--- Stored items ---
>>

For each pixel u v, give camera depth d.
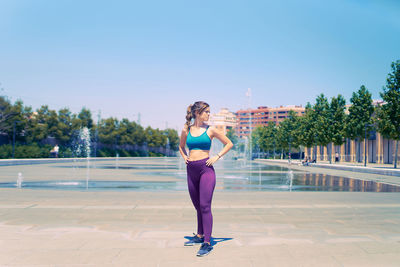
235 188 12.38
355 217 6.33
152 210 6.95
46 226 5.36
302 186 13.68
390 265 3.43
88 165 32.53
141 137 74.94
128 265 3.40
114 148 66.94
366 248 4.07
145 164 37.75
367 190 12.28
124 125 69.94
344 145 59.97
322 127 40.19
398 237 4.69
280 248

<<

--- Problem requirements ---
Give the data again word for word, without pictures.

--- Expected answer ---
For each pixel u v, give camera depth d.
235 188 12.38
355 217 6.33
152 210 6.95
46 226 5.36
302 186 13.68
390 265 3.43
88 165 32.53
141 137 74.94
128 265 3.40
114 148 66.94
366 248 4.07
145 164 37.75
367 190 12.28
124 125 69.94
344 145 59.97
322 127 40.19
398 237 4.69
280 248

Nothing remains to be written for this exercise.